By extension, through her interactions with Savannah, who becomes something of an aspirational model in the novel’s early chapters, Sarah also begins to take an interest in being more feminine and ladylike. For example, Savannah’s presence awakens in Sarah a new consciousness of her physical appearance. She wishes for a bonnet like Savannah’s to prevent her outdoor work from giving her freckles, and she compares her tall, “straight and thin” figure to Savannah’s more feminine shape (26). She also refers to herself as “plain and not pretty like the Lawrence girls” (26). As Sarah’s writing grows clearer, her innermost thoughts and feelings about herself as a woman come more sharply into focus.

In fact, Sarah’s interest in being a lady becomes an early theme in the novel. From her time studying Savannah and the Lawrence sisters, she deduces that being a proper lady requires a delicate balance of comportment and temperament, balancing her behavior and mannerisms with others’ perceptions. This is why Sarah reacts so severely after breaking down in front of Captain Elliot in Chapter 3. Because she sees the genteel and ladylike Savannah as a model of virtue, in comparison, Sarah becomes convinced that her presumed indiscretion fashions her “a wanton or harlot” (49-50). She frets that her falling asleep with Elliot “ruined” her and made her a “fallen woman,” and she repeatedly compares herself to Rahab from the Old Testament. However, Sarah learns that there is much more to being a “lady”—and a woman, more generally—than others’ feelings about her behavior.
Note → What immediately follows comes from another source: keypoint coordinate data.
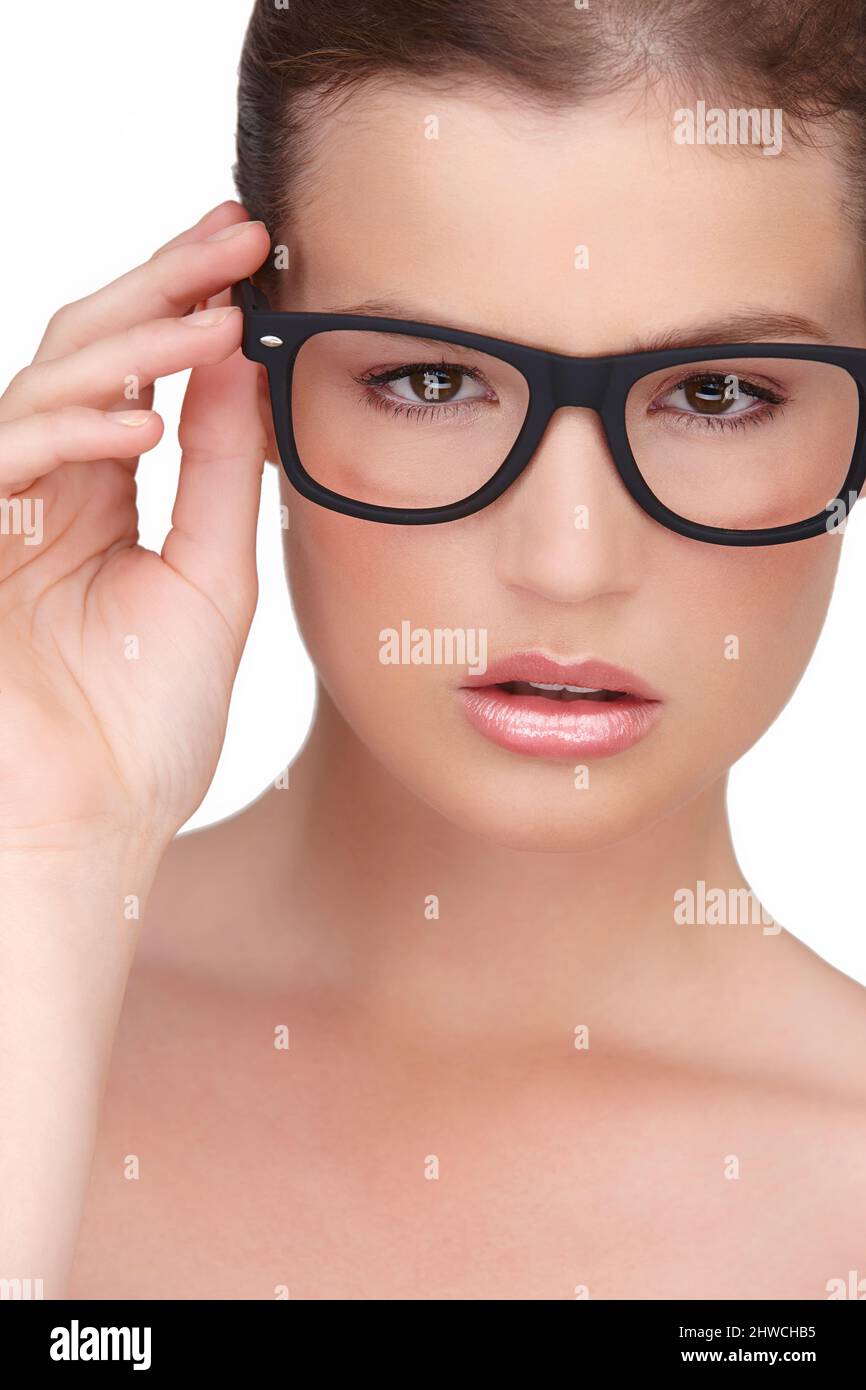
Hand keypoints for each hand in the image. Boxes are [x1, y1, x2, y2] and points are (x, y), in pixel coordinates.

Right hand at [0, 201, 272, 852]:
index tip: (256, 250)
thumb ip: (217, 472)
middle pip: (84, 356)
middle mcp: (35, 492)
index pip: (132, 375)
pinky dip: (69, 432)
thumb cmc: (141, 733)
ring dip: (128, 346)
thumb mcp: (208, 582)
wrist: (87, 835)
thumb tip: (242, 362)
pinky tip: (144, 423)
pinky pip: (2, 459)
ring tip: (215, 320)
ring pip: (40, 389)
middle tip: (237, 233)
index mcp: (92, 501)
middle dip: (159, 286)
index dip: (185, 304)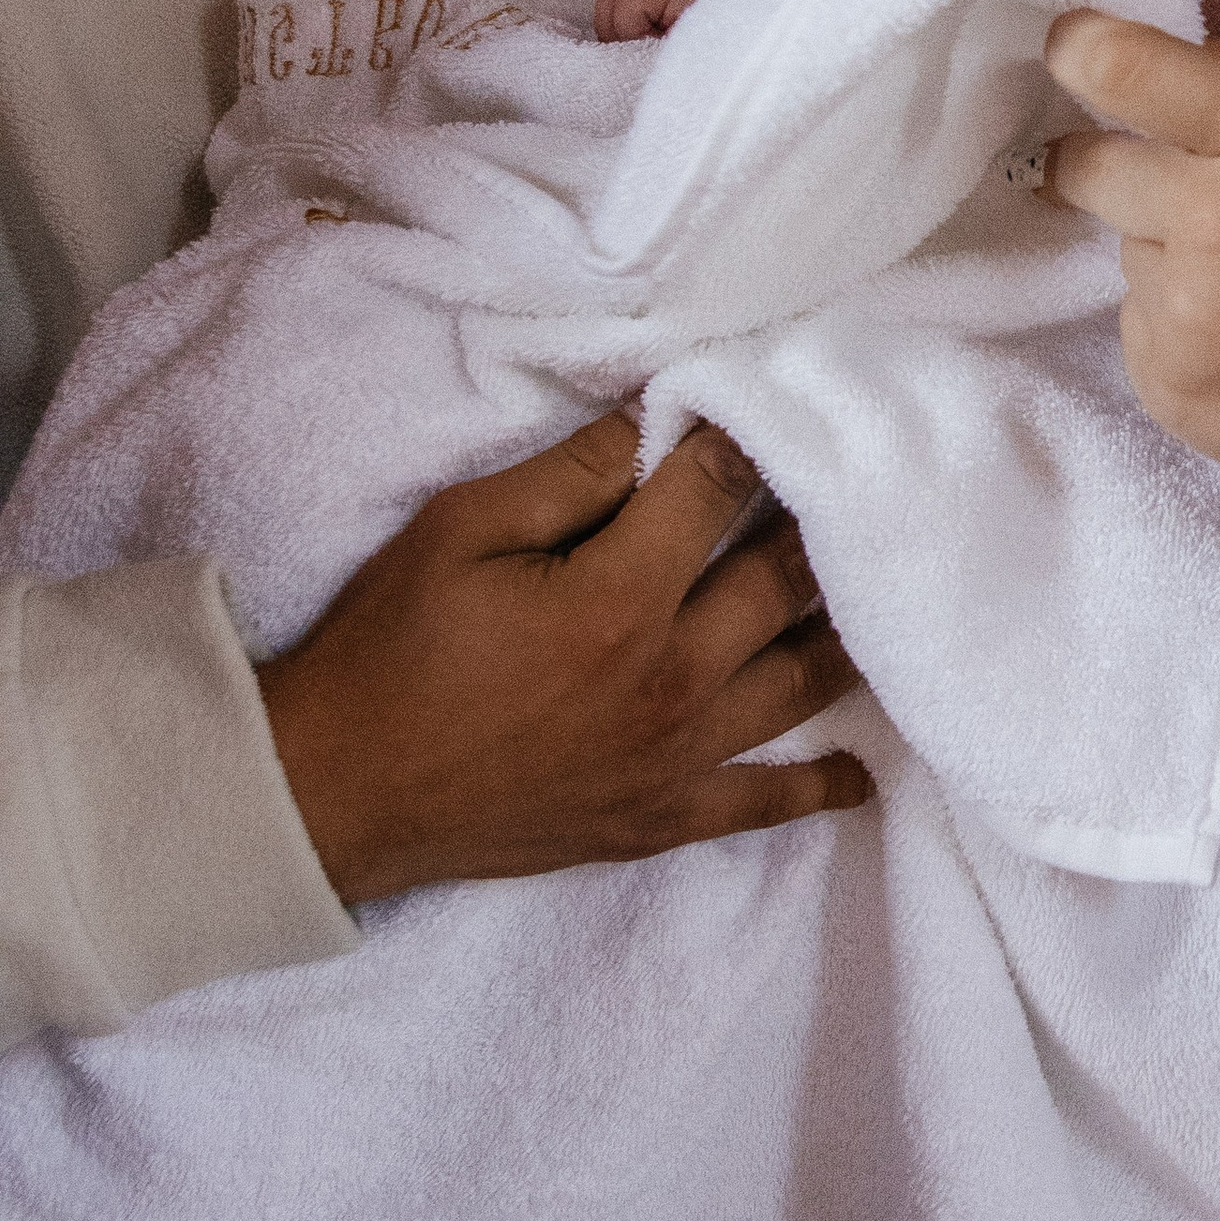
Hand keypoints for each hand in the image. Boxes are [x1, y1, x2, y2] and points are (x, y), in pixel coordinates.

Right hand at [258, 412, 868, 904]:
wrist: (336, 792)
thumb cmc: (388, 650)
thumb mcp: (460, 531)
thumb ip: (568, 476)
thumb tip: (651, 420)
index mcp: (621, 597)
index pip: (716, 494)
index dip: (742, 439)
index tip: (771, 403)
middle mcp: (672, 678)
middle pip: (782, 583)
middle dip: (819, 521)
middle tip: (855, 481)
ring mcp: (675, 755)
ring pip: (798, 682)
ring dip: (844, 632)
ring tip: (882, 587)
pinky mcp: (660, 817)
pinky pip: (762, 803)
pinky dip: (819, 786)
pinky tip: (861, 772)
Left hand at [1043, 15, 1219, 692]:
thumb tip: (1167, 62)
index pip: (1123, 70)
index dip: (1078, 50)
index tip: (1068, 50)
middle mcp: (1210, 220)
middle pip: (1084, 165)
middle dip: (1104, 165)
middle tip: (1176, 190)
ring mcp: (1181, 314)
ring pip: (1126, 253)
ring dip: (1168, 256)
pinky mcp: (1166, 387)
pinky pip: (1139, 328)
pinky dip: (1180, 328)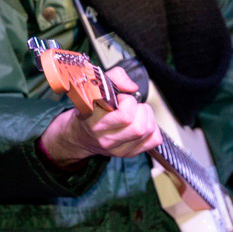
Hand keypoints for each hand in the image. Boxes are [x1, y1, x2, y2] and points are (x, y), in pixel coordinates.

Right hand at [39, 66, 160, 166]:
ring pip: (147, 132)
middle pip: (139, 127)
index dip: (128, 101)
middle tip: (132, 105)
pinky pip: (154, 141)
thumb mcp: (94, 89)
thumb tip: (133, 87)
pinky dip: (153, 129)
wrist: (78, 135)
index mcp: (95, 122)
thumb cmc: (88, 111)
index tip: (120, 98)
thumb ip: (114, 78)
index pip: (125, 116)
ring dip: (148, 117)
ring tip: (137, 113)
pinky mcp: (128, 153)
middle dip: (141, 110)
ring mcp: (117, 149)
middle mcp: (106, 139)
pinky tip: (142, 123)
For example, Sarah realizes that there are important facts of life that her Mama never taught her. Comparing herself to the pregnant Savannah, for instance, Sarah admits she “don’t know much” about giving birth to or conceiving children (73). To her diary, Sarah admits concern about this gap in her understanding, fearing she may inadvertently ruin her reputation one day. Savannah serves as Sarah’s teacher on these matters, reassuring her that if she marries for love, she will have little to fear. However, Savannah’s assurances to Sarah reflect only her own experience of love and marriage. Neither Mama nor the family Bible has taught her anything about love. Beyond Mama’s temporary catatonia following Papa’s death, Sarah reveals little evidence in her diary of her parents’ mutual affection or romantic love. Thus, Savannah’s advice to “marry for love” holds little concrete significance for Sarah (74); it not only foreshadows the unfortunate circumstances of her first marriage but also sets her up to continue to be unclear about what to expect of her future.